──────── Source document
Lastly, our expandThread method needs to call our new crawling method after it's finished expanding the first round of replies:

export class TikTokVideoBehavior extends Behavior {
  // ...
  async* expandThread(item) {
    const viewMore = xpathNode(Q.viewMoreReplies, item);
    if (!viewMore) return;
    await scrollAndClick(viewMore, 500);
    yield this.getState("Expand thread", "expandedThreads");
    yield* this.crawlThread(item, null);
    // ^ Begin crawling through additional replies
  }
  // ...
}

We pass null as our second argument to crawlThread in order to specify that no previous element exists. This allows for the first waitUntilNode call to return the first element matching our viewMoreThread query without checking for a previous version of the element.

🔌 Defining behavior options

While passing options to our behavior through the extension isn't currently available, we can both plan for that future functionality as well as allow code that injects these behaviors to use them.

One example of a useful option is defining breadth, that is how many times we'd like to expand each thread before moving on to the next. In some cases we may want to see every reply, but for videos with a large number of comments it's often more practical to only see a limited amount of top replies.

We'll define the breadth option one of two types:

  • a number representing how many times we want to click the "more replies" button
  • a symbol that tells the behavior to look through every reply

Since the latter option is how our behavior has worked all along, we'll define it as a default when no breadth option is provided.

The setOpts and getOpts methods

First let's define a symbol:

export const BREADTH_ALL = Symbol("BREADTH_ALL");

Next, we modify our constructor class method:

export class TikTokVideoBehavior extends Behavior {
  // ...
  constructor({ breadth = BREADTH_ALL }) {
    super();
    this.setOpts({ breadth });
  }
  // ...
}

As we can see, our behavior expects all options to be passed as an object to the class constructor. We then use the setOpts method included in the base class, which stores our breadth option for later use.

Let's define a breadthComplete method that checks whether a number exceeds the amount of iterations defined in our behavior's options:

export class TikTokVideoBehavior extends Behavior {
  // ...
  breadthComplete(iter) {
    const breadth = this.getOpt("breadth");
    return breadth !== BREADTH_ALL && breadth <= iter;
  }
  // ...
}

This method uses the corresponding getOpts method defined in the base class.

Integrating breadthComplete into our behavior

We can now use our new helper method to check whether we want to expand any threads at all in our Symbol.asyncIterator method:

export class TikTokVideoBehavior extends Behavior {
  // ...
────────────────
──────── Information given
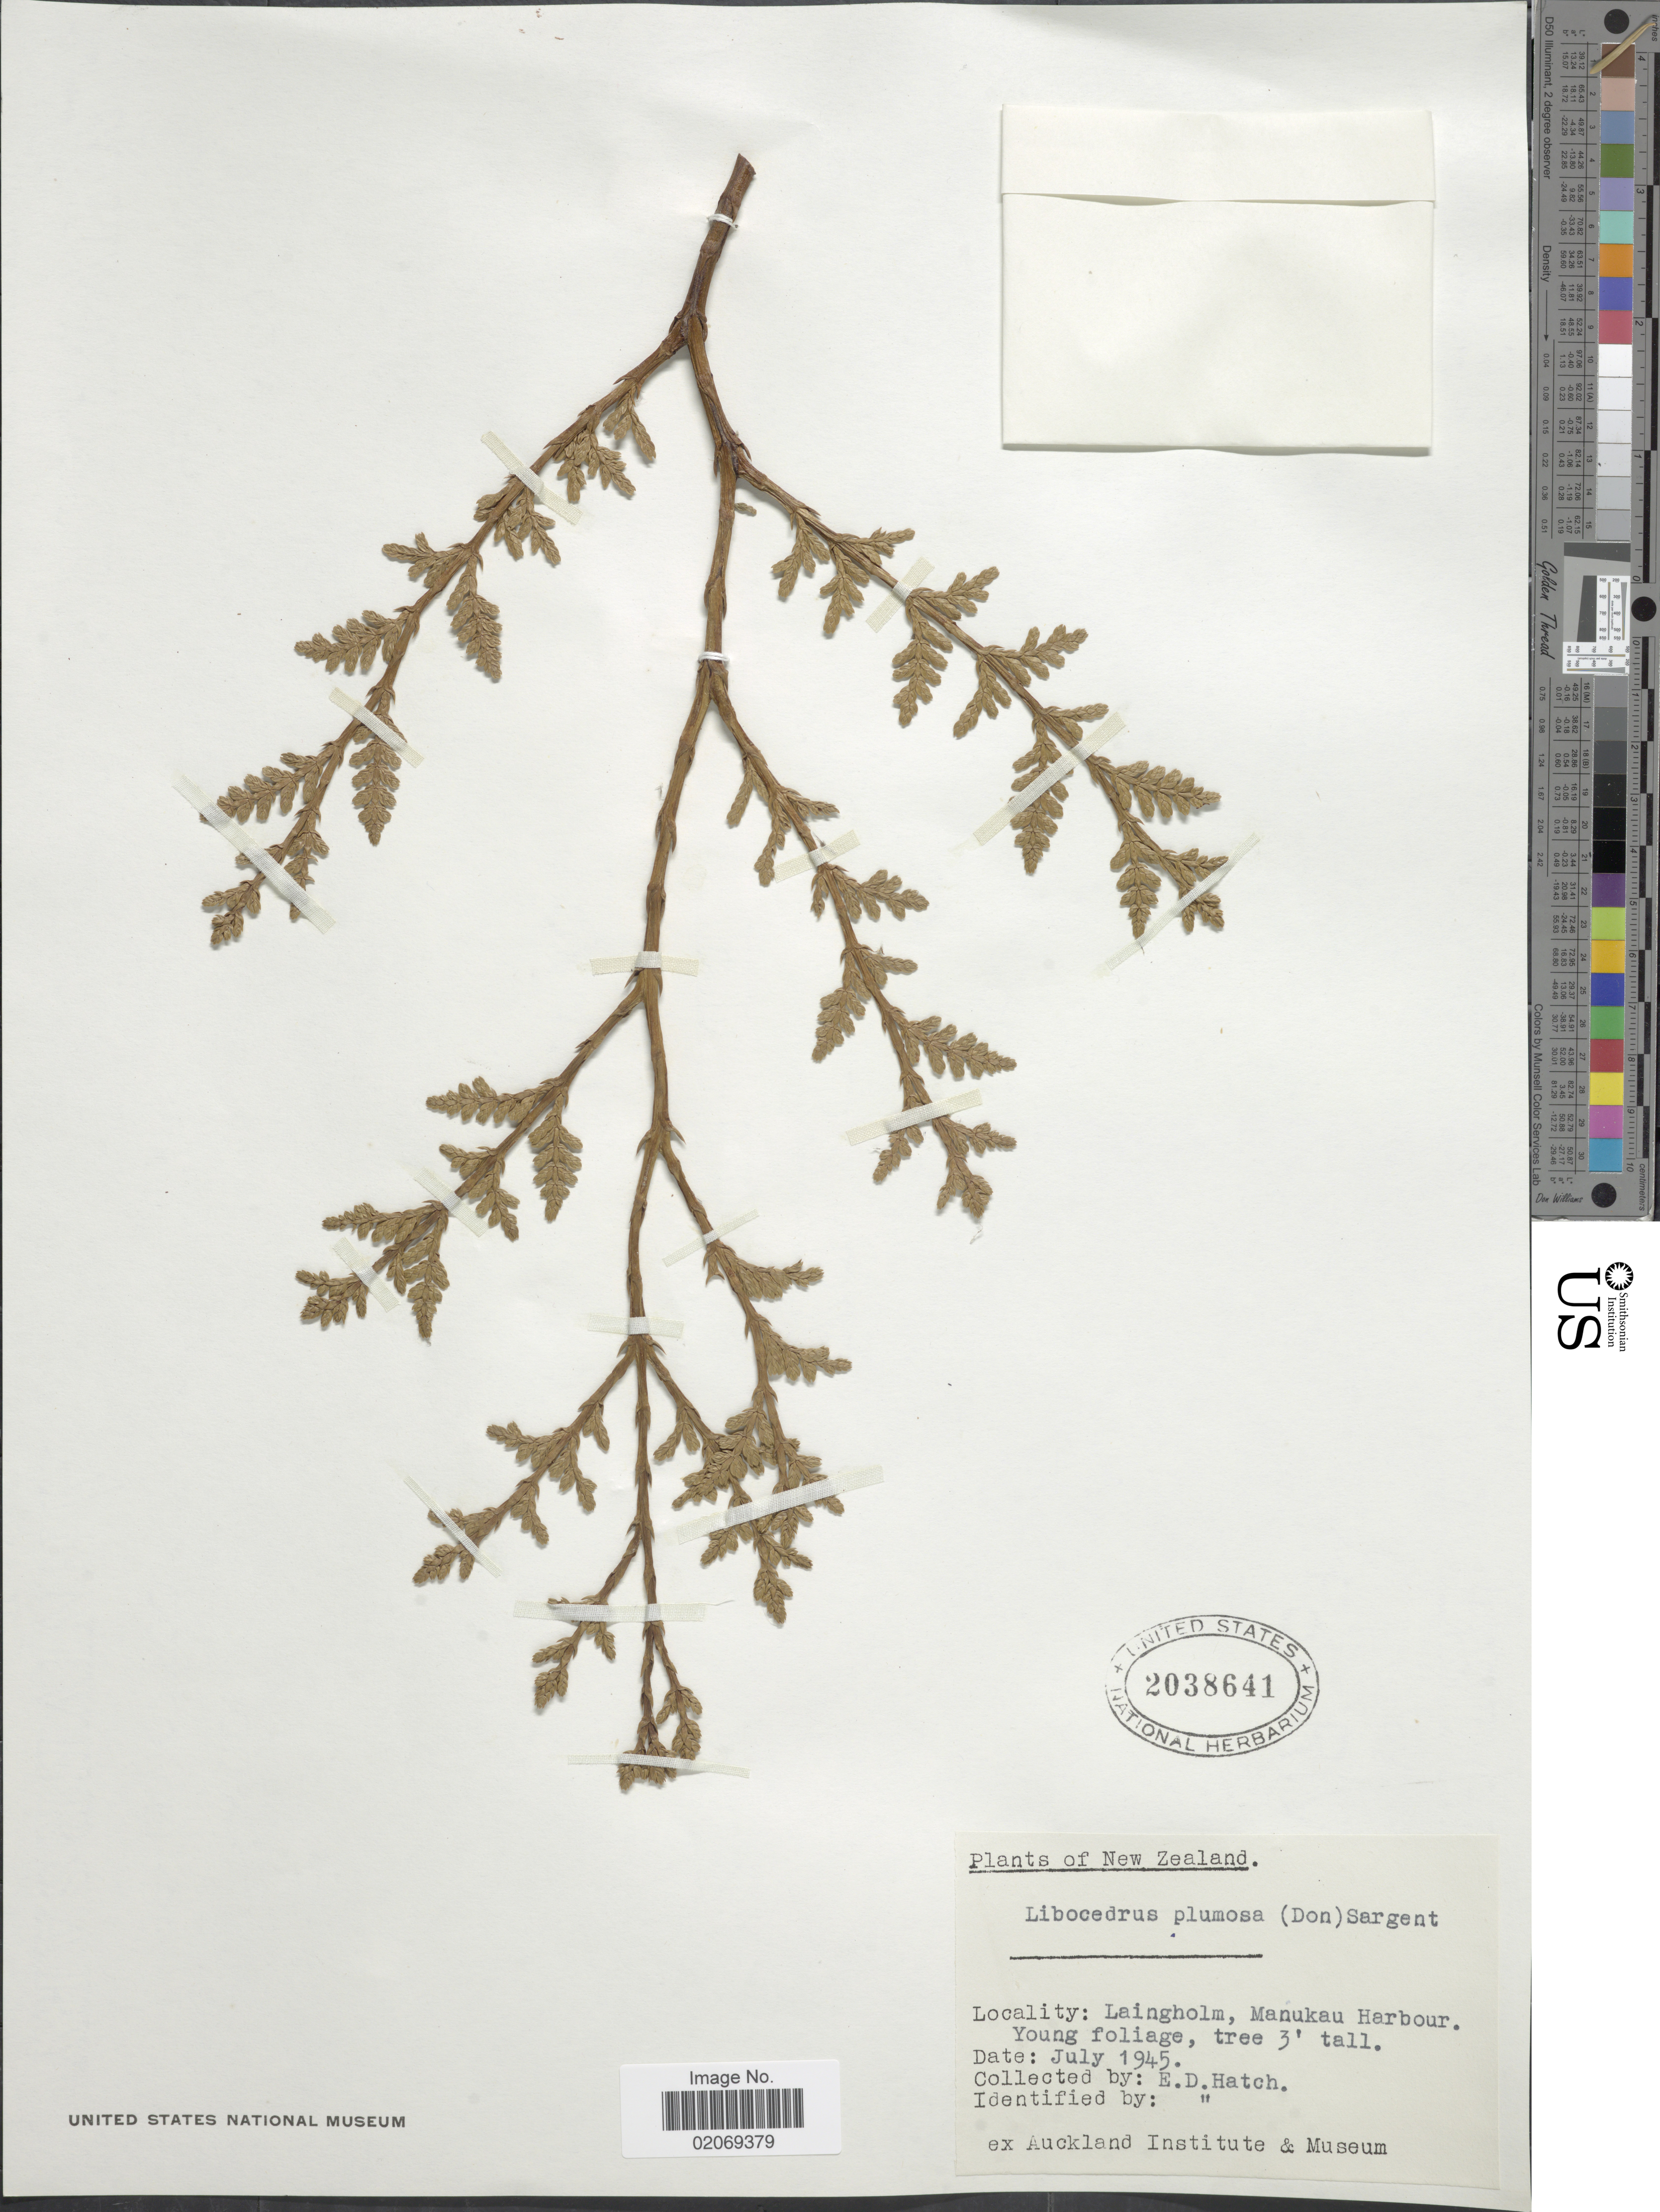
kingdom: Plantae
────────────────
──────── Information given
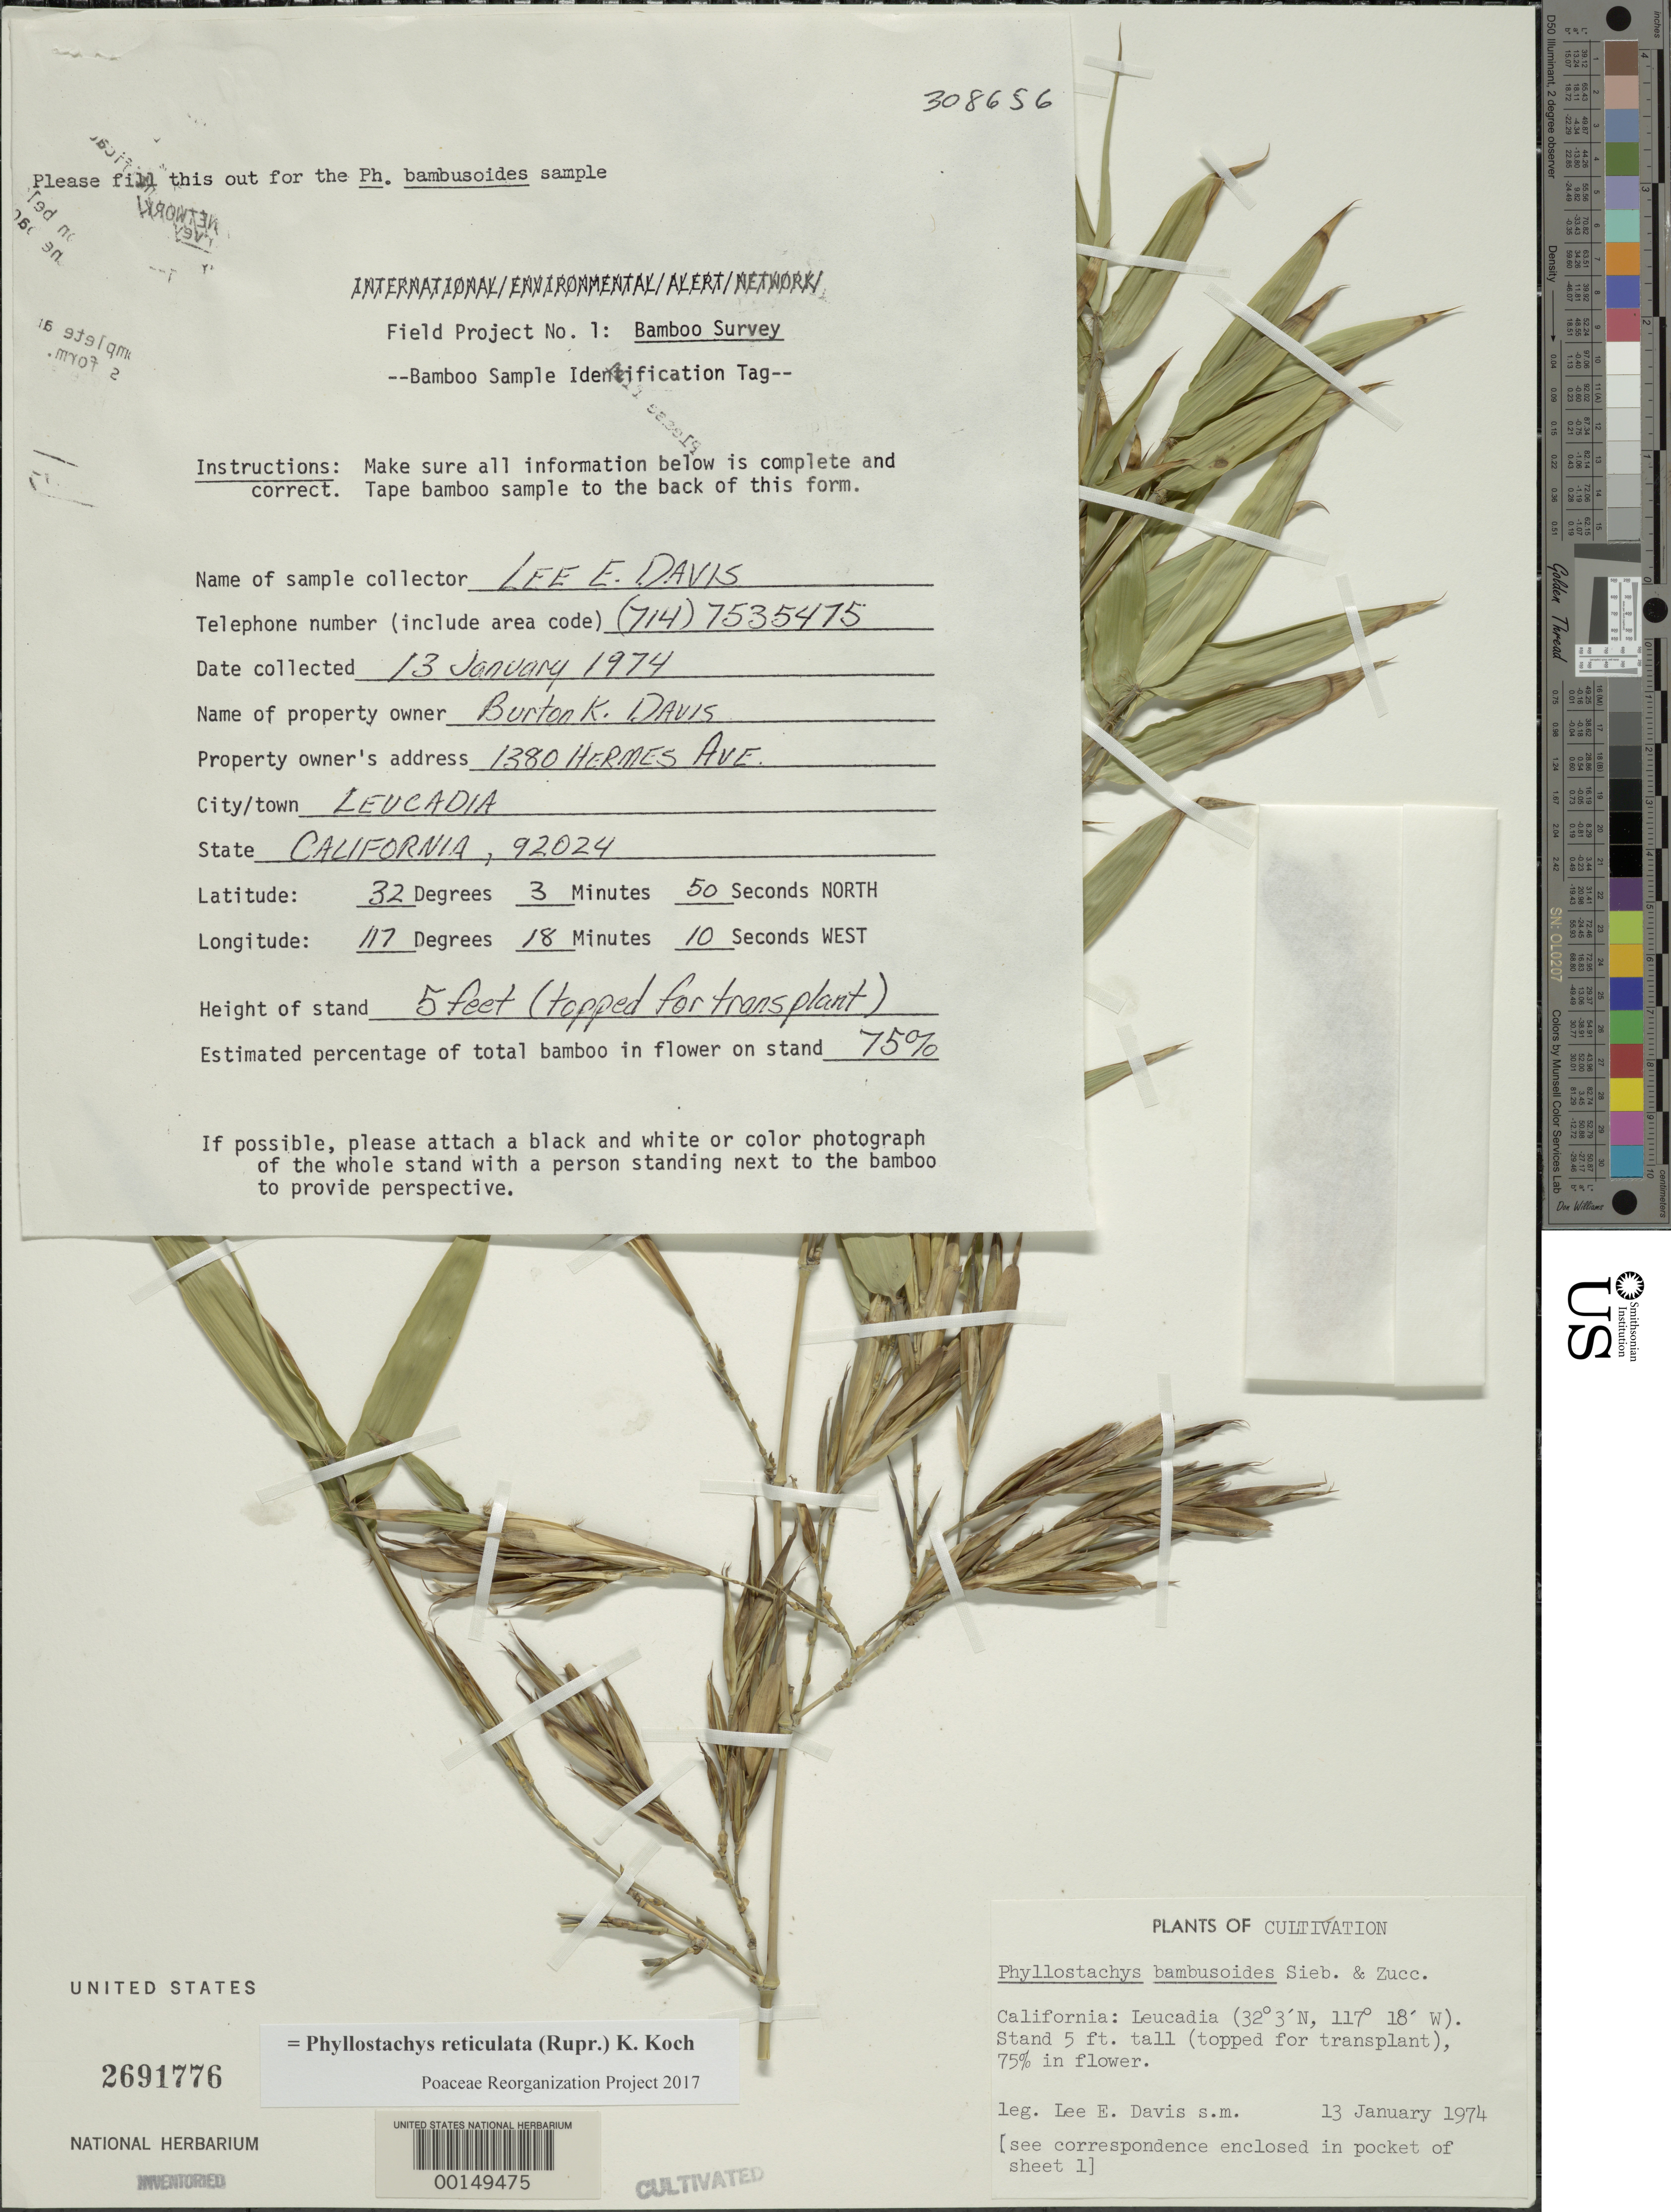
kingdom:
────────────────
Instructions -
a. In the tutorial, why is null passed as the second argument to crawlThread?
b. Reproduce the passage of the tutorial from "As we can see, our" up to and including "the base class.".

Answers to each task -
a. To specify that no previous element exists.

b.
As we can see, our behavior expects all options to be passed as an object to the class constructor. We then use the setOpts method included in the base class, which stores our breadth option for later use.

Let's define a breadthComplete method that checks whether a number exceeds the amount of iterations defined in our behavior's options:

export class TikTokVideoBehavior extends Behavior {
  // ...
  breadthComplete(iter) {
    const breadth = this.getOpt("breadth");
    return breadth !== BREADTH_ALL && breadth <= iter;
  }
  // ...
}

This method uses the corresponding getOpts method defined in the base class.